# Class discussion

For the olive oil data set, the classification tree will use just one variable for its model. It splits on linoleic acid as shown.

# n= 249
#
# node), split, n, loss, yval, (yprob)
#       * denotes terminal node
#
# 1) root 249 98 3 (0.3935743 0.6064257)
#   2) linoleic>=1053.5 98  0 2 (1.0000000 0.0000000) *
#   3) linoleic< 1053.5 151  0 3 (0.0000000 1.0000000) *

Question 1: There is no gap. Do you think this might be a problem with future data? Why?

If we look at some other variables, oleic and arachidic acid, in relation to linoleic.

Question 2: If you got to choose two variables for splitting the two groups, which would you choose, oleic or arachidic, in association with linoleic?

Question 3: Suppose you work with linoleic and arachidic. Would quadratic discriminant analysis produce a better separation than the tree? Argue your viewpoint.

Question 4: Find a linear combination of linoleic and arachidic, and create a new variable to pass to the tree.
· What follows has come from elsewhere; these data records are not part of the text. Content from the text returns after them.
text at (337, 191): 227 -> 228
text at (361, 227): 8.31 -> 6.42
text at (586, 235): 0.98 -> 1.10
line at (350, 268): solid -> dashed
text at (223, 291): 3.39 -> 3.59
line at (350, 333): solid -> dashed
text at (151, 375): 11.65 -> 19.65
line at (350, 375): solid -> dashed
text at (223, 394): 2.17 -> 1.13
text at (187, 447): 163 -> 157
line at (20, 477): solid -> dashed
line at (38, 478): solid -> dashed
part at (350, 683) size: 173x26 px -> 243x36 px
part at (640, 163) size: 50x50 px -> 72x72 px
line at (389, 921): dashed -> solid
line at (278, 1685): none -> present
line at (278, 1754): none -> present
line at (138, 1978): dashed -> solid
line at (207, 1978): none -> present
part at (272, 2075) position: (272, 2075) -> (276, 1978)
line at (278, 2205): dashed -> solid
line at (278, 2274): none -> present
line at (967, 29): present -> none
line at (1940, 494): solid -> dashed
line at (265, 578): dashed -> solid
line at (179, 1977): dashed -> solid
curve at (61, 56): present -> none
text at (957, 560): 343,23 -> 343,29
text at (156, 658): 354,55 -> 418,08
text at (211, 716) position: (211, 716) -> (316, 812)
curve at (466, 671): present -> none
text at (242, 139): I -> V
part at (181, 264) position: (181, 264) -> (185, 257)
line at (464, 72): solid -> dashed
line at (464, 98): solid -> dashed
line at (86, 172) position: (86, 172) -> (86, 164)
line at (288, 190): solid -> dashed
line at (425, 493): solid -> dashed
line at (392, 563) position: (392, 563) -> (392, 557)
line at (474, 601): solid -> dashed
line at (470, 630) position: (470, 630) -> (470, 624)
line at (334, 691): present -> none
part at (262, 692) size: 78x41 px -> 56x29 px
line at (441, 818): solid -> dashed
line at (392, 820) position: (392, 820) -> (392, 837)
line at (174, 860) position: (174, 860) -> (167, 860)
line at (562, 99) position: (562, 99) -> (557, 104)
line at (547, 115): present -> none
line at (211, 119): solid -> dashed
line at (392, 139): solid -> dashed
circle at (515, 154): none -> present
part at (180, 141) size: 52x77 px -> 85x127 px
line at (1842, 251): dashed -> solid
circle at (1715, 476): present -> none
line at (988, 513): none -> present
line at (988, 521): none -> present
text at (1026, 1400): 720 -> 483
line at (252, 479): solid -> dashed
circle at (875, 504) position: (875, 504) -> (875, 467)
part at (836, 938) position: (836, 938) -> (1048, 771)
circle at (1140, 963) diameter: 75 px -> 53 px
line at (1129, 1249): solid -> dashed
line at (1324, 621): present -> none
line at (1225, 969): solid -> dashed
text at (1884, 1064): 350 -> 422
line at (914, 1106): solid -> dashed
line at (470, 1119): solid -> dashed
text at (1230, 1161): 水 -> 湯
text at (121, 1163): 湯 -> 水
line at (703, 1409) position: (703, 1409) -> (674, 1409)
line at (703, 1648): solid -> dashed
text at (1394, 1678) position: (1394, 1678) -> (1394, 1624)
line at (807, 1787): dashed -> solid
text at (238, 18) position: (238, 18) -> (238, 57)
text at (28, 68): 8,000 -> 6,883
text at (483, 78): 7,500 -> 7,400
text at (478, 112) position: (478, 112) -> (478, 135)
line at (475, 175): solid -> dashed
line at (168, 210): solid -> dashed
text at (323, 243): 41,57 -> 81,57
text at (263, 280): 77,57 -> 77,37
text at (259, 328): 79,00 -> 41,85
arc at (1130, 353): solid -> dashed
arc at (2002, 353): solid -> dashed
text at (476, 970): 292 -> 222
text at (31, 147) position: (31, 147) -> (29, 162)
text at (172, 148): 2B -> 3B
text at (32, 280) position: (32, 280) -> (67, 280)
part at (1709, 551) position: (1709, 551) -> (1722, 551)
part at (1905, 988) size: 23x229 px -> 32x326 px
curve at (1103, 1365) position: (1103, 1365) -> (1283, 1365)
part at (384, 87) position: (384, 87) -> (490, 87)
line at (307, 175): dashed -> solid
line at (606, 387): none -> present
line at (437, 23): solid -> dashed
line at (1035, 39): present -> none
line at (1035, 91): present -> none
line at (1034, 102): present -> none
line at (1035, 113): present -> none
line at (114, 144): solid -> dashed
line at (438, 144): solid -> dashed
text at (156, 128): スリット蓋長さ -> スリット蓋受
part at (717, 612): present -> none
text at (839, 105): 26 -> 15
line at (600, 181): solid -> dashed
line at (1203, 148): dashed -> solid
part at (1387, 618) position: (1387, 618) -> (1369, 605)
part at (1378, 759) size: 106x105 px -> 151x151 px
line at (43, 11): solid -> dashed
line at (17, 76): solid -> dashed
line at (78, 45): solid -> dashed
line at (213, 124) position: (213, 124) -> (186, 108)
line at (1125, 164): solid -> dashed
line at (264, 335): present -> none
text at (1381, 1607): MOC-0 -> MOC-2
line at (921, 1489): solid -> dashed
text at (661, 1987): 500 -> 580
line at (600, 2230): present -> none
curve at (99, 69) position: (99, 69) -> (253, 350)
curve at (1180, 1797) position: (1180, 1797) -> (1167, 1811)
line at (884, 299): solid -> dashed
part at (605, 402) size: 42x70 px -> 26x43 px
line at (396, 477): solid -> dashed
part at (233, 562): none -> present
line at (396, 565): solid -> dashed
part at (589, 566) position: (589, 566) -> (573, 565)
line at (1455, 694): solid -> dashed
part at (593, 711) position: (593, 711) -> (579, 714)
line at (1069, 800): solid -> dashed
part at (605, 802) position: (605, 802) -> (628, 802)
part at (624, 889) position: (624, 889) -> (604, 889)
Re-fit the tree with this variable instead of the original two. What does the model look like now? Is this better than the original tree?

Question 5: In general, why is it often important to create new variables (feature engineering) when building models?

# Activities

If you need to use the lab time to coordinate the team submission for assignment 3, please do.